IPANEMA aims at developing numerical and experimental techniques for the design of inertial particle separators (IPS) in turboprop engine intakes. IPS aim at removing dust, rain, hail, ... from the main air flow by deviating it abruptly before entering the engine, such that heavier ingested particles are expelled from the main flow to a small bypass duct as they cannot follow the flow. IPS have a lower impact on engine efficiency, and can moreover be deactivated during the flight. Therefore, IPS contribute to the efficiency of the aircraft. The experimental and numerical tools for analysis of and design for separation efficiency are to date still lacking in precision, in particular for accounting for the variability in particle size. To ensure the industrial applicability of the techniques, an actual IPS will be studied during the project.
On the experimental side, the difficulties concern the injection of particles in the rig and measuring separation performance in terms of particle size. One can mention also the combination of particle measurements with measuring aerodynamic performance due to the vulnerability of the probes. A last difficulty concerns the combined detailed measurement of particle tracks and flow field in a complex geometry. On the numerical side, no methods exist that combine sufficient accuracy to an acceptable cost.
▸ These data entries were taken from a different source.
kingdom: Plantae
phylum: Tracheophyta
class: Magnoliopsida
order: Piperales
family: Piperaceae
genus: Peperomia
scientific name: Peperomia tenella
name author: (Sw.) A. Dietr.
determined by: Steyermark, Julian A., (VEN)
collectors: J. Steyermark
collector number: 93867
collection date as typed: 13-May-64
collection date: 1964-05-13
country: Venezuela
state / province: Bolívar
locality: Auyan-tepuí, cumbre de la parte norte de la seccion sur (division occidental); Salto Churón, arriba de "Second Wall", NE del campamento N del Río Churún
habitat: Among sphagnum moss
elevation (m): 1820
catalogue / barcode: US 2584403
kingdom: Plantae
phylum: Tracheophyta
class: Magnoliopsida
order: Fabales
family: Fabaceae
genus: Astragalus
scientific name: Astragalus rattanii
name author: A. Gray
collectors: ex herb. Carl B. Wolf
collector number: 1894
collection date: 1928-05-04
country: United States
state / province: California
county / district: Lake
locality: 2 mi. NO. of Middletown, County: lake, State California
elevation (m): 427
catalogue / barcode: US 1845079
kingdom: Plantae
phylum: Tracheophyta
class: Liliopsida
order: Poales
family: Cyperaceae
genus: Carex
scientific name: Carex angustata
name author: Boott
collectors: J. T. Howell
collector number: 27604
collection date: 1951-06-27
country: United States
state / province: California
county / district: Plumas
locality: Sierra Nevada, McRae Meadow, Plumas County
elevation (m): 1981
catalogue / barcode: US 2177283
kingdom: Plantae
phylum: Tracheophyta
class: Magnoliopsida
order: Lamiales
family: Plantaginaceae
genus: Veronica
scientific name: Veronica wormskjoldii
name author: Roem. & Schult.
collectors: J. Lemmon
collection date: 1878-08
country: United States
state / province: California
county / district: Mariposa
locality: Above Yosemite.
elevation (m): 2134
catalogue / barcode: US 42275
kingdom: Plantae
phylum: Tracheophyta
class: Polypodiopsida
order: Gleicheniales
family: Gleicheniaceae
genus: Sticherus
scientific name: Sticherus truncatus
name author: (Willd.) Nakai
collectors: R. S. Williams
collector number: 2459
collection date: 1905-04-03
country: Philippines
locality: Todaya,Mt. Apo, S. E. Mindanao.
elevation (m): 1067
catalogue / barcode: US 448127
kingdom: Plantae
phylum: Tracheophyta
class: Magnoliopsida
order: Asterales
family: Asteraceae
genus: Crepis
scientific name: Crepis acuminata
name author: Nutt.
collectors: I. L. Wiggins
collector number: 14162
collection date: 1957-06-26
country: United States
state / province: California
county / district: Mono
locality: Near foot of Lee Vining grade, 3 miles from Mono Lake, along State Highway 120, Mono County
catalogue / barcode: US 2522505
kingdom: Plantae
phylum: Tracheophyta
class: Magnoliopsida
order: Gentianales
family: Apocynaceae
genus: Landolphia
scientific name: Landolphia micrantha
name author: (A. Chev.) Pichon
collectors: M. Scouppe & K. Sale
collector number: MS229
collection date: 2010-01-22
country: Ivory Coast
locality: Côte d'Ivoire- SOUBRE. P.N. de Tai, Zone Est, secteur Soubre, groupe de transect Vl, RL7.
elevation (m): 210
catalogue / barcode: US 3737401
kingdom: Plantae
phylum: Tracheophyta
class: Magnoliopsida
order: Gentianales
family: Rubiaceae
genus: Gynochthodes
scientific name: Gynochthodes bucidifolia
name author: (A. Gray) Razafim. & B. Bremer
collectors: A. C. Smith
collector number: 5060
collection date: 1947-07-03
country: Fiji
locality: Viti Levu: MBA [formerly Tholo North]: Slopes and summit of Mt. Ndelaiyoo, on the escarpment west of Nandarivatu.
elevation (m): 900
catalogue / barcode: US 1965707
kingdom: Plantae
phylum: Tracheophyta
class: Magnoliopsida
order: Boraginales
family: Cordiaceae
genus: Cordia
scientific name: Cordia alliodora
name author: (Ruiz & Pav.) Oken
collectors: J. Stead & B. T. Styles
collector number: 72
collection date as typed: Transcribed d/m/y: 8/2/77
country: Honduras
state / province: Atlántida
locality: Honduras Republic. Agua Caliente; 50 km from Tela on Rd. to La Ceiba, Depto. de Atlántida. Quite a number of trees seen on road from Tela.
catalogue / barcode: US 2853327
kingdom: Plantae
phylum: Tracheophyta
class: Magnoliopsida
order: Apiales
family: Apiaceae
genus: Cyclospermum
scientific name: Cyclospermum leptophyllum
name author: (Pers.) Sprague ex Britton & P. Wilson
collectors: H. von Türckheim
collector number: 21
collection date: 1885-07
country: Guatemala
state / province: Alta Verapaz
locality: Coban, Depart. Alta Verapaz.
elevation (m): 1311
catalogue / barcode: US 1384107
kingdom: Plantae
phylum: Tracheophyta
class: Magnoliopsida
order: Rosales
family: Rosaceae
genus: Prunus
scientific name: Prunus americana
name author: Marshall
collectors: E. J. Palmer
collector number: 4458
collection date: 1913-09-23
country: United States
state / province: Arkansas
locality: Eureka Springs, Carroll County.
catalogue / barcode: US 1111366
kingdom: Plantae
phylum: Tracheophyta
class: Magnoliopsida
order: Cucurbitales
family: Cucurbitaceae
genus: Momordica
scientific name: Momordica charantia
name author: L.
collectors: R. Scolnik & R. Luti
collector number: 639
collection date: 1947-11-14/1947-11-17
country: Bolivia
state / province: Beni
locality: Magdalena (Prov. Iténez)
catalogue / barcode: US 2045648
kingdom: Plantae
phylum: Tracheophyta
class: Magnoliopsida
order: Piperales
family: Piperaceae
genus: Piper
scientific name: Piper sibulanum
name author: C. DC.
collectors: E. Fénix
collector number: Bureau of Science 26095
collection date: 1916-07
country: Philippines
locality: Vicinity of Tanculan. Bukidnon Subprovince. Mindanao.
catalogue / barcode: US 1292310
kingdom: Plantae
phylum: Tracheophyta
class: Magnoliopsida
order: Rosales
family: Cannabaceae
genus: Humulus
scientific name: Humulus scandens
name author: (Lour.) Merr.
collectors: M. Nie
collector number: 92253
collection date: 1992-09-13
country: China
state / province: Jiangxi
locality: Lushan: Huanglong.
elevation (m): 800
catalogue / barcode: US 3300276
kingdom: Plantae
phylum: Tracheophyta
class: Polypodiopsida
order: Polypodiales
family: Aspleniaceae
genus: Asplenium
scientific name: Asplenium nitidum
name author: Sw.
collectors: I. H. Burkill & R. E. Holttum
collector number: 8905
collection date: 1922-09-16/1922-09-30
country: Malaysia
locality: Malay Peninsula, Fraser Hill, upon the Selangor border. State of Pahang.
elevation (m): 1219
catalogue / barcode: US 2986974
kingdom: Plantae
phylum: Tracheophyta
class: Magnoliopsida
Highly versatile methods based upon Lagrange particle tracking and LES, are too expensive, while Eulerian RANS based methods used in industry typically do not account well for size variability, and/or are not calibrated for flow configurations prevalent in IPS. The aim is to develop a simulation approach which offers the best compromise between geometrical flexibility, precision and cost.
Although IPS have been studied before, research was mainly targeted at assessing performance of specific geometries, whereas no significant effort is dedicated to improving models. The experimental data is typically limited to global performance, while low-cost/precision simulation approaches are used. In order to alleviate the lack of high-quality and relevant reference data for model development and physical comprehension of flow conditions prevalent in IPS, IPANEMA will publish high-resolution experimental and numerical validation data on canonical geometries.
The main conclusions are
- novel experimental and numerical capabilities have been developed that allow for a detailed analysis of the flow and aerodynamic and particle separation efficiency for both industrial and academic configurations.
- the trajectory of the larger particles, which supposedly can be evacuated easily, is mainly governed by the collision with the walls. Their ingestion depends then on the presence of dead water regions and complex recirculations, which can pick up a stationary particle.